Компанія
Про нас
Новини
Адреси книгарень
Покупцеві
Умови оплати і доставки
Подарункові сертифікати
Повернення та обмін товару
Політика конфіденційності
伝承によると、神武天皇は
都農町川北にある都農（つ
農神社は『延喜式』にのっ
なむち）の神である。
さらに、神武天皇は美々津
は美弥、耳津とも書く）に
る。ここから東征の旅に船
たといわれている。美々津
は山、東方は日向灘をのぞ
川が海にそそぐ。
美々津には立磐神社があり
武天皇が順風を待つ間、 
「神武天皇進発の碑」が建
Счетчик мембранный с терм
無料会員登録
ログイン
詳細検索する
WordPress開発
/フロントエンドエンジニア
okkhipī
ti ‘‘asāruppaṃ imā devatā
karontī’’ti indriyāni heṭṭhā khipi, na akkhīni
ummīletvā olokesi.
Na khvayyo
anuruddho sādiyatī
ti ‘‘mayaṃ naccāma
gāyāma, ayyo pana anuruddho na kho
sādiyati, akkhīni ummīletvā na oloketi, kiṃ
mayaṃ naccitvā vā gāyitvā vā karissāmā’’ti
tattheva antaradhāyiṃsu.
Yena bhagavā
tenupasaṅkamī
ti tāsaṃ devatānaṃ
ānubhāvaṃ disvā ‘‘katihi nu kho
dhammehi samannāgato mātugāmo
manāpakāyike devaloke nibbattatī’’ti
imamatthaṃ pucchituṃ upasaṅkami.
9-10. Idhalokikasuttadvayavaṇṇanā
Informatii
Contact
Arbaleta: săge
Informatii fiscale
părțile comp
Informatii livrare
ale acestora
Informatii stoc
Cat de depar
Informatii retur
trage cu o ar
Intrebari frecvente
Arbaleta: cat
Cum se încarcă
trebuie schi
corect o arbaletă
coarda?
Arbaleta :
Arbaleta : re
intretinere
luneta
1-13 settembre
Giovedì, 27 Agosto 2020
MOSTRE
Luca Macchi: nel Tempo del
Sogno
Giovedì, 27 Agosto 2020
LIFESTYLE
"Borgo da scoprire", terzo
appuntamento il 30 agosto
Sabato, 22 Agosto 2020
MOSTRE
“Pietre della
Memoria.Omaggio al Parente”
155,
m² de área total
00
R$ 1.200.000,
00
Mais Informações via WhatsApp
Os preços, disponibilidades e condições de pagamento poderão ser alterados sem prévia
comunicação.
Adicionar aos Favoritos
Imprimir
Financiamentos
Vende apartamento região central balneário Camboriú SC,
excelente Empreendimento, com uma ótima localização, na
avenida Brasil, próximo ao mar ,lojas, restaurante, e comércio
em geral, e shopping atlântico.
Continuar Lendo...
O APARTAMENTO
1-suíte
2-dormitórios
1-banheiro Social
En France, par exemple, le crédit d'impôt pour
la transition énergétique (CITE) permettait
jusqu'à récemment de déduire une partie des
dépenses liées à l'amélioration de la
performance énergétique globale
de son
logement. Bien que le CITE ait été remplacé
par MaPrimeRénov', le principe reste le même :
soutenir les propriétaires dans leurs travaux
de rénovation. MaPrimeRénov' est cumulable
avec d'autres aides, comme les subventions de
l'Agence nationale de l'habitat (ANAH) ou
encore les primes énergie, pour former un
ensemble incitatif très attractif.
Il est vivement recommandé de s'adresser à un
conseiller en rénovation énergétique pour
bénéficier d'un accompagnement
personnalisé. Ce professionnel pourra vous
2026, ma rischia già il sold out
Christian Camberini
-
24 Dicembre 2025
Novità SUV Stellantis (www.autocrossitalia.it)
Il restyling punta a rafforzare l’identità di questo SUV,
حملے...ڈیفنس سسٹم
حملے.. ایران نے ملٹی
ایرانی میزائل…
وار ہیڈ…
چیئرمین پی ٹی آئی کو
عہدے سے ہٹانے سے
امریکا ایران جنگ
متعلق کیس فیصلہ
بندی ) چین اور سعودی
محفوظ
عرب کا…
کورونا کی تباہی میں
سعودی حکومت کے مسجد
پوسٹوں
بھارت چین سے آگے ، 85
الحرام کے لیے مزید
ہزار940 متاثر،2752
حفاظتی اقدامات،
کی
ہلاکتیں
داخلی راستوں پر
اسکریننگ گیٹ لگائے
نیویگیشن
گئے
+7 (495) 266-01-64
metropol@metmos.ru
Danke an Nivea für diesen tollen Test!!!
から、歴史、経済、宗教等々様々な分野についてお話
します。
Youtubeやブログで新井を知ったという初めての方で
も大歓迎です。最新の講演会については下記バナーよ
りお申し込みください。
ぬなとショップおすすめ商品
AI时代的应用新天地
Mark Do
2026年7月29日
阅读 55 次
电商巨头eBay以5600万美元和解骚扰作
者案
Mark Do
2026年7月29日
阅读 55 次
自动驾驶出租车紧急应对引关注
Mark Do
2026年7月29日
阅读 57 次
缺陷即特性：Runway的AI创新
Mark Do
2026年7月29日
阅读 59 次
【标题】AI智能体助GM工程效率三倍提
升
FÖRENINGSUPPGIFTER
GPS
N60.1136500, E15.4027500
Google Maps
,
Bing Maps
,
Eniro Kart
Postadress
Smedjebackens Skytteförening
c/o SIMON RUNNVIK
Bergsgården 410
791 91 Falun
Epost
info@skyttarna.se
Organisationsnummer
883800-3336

^^^^^^^^

**EXERCISE DETAILS:** Can you reproduce the entire listing above line for line, with no changes?

**SOLUTION TO THIS TASK:**
Компанія
Про нас
Новини
Адреси книгарень
Покупцеві
Умови оплати і доставки
Подарункові сертифікати
Повернення та обмін товару
Політика конфіденційності
伝承によると、神武天皇は
都農町川北にある都農（つ
農神社は『延喜式』にのっ
なむち）の神である。
さらに、神武天皇は美々津
は美弥、耳津とも書く）に
る。ここから東征の旅に船
たといわれている。美々津
は山、東方は日向灘をのぞ
川が海にそそぐ。
美々津には立磐神社があり
武天皇が順風を待つ間、 
「神武天皇進発の碑」が建
Счетчик мембранный с терм
無料会員登録
ログイン
詳細検索する
WordPress開発
/フロントエンドエンジニア
okkhipī
ti ‘‘asāruppaṃ imā devatā
karontī’’ti indriyāni heṭṭhā khipi, na akkhīni
ummīletvā olokesi.
Na khvayyo
anuruddho sādiyatī
ti ‘‘mayaṃ naccāma
gāyāma, ayyo pana anuruddho na kho
sādiyati, akkhīni ummīletvā na oloketi, kiṃ
mayaṃ naccitvā vā gāyitvā vā karissāmā’’ti
tattheva antaradhāyiṃsu.
Yena bhagavā
tenupasaṅkamī
ti tāsaṃ devatānaṃ
ānubhāvaṃ disvā ‘‘katihi nu kho
dhammehi samannāgato mātugāmo
manāpakāyike devaloke nibbattatī’’ti
imamatthaṃ pucchituṃ upasaṅkami.
9-10. Idhalokikasuttadvayavaṇṇanā
Informatii
Contact
Arbaleta: săge
Informatii fiscale
părțile comp
Informatii livrare
ale acestora
Informatii stoc
Cat de depar
Informatii retur
trage cu o ar
Intrebari frecvente
Arbaleta: cat
Cum se încarcă
trebuie schi
corect o arbaletă
coarda?
Arbaleta :
Arbaleta : re
intretinere
luneta
1-13 settembre
Giovedì, 27 Agosto 2020
MOSTRE
Luca Macchi: nel Tempo del
Sogno
Giovedì, 27 Agosto 2020
LIFESTYLE
"Borgo da scoprire", terzo
appuntamento il 30 agosto
Sabato, 22 Agosto 2020
MOSTRE
“Pietre della
Memoria.Omaggio al Parente”
155,
m² de área total
00
R$ 1.200.000,
00
Mais Informações via WhatsApp
Os preços, disponibilidades e condições de pagamento poderão ser alterados sem prévia
comunicação.
Adicionar aos Favoritos
Imprimir
Financiamentos
Vende apartamento região central balneário Camboriú SC,
excelente Empreendimento, com uma ótima localização, na
avenida Brasil, próximo ao mar ,lojas, restaurante, e comércio
em geral, e shopping atlântico.
Continuar Lendo...
O APARTAMENTO
1-suíte
2-dormitórios
1-banheiro Social
En France, par exemple, le crédit d'impôt pour
la transition énergétique (CITE) permettait
jusqu'à récemment de déduire une partie des
dépenses liées à l'amélioration de la
performance énergétique globale
de son
logement. Bien que le CITE ait été remplacé
par MaPrimeRénov', le principe reste le même :
soutenir les propriétaires dans leurs travaux
de rénovation. MaPrimeRénov' est cumulable
avec d'autres aides, comme les subventions de
l'Agence nationale de l'habitat (ANAH) ou
encore les primes énergie, pour former un
ensemble incitatif très attractif.
Il est vivement recommandé de s'adresser à un
conseiller en rénovation énergétique pour
bénéficier d'un accompagnement
personnalisé. Ce professionnel pourra vous
2026, ma rischia già il sold out
Christian Camberini
-
24 Dicembre 2025
Novità SUV Stellantis (www.autocrossitalia.it)
Il restyling punta a rafforzare l’identità di questo SUV,
حملے...ڈیفنس سسٹم
حملے.. ایران نے ملٹی
ایرانی میزائل…
وار ہیڈ…
چیئرمین پی ٹی آئی کو
عہدے سے ہٹانے سے
امریکا ایران جنگ
متعلق کیس فیصلہ
بندی ) چین اور سعودی
محفوظ
عرب کا…
کورونا کی تباہی میں
سعودی حکومت کے مسجد
پوسٹوں
بھارت چین سے آگے ، 85
الحرام کے لیے مزید
ہزار940 متاثر،2752
حفاظتی اقدامات،
کی
ہلاکتیں
داخلی راستوں پر
اسکریننگ گیٹ لگائے
نیویگیشن
گئے
+7 (495) 266-01-64
metropol@metmos.ru
Danke an Nivea für diesen tollen Test!!!
から、歴史、経済、宗教等々様々な分野についてお話
します。
Youtubeやブログで新井を知ったという初めての方で
も大歓迎です。最新の講演会については下記バナーよ
りお申し込みください。
ぬなとショップおすすめ商品
AI时代的应用新天地
Mark Do
2026年7月29日
阅读 55 次
电商巨头eBay以5600万美元和解骚扰作
者案
Mark Do
2026年7月29日
阅读 55 次
自动驾驶出租车紧急应对引关注
Mark Do
2026年7月29日
阅读 57 次
缺陷即特性：Runway的AI创新
Mark Do
2026年7月29日
阅读 59 次
【标题】AI智能体助GM工程效率三倍提
升
FÖRENINGSUPPGIFTER
GPS
N60.1136500, E15.4027500
Google Maps
,
Bing Maps
,
Eniro Kart
Postadress
Smedjebackens Skytteförening
c/o SIMON RUNNVIK
Bergsgården 410
791 91 Falun
Epost
info@skyttarna.se
Organisationsnummer
883800-3336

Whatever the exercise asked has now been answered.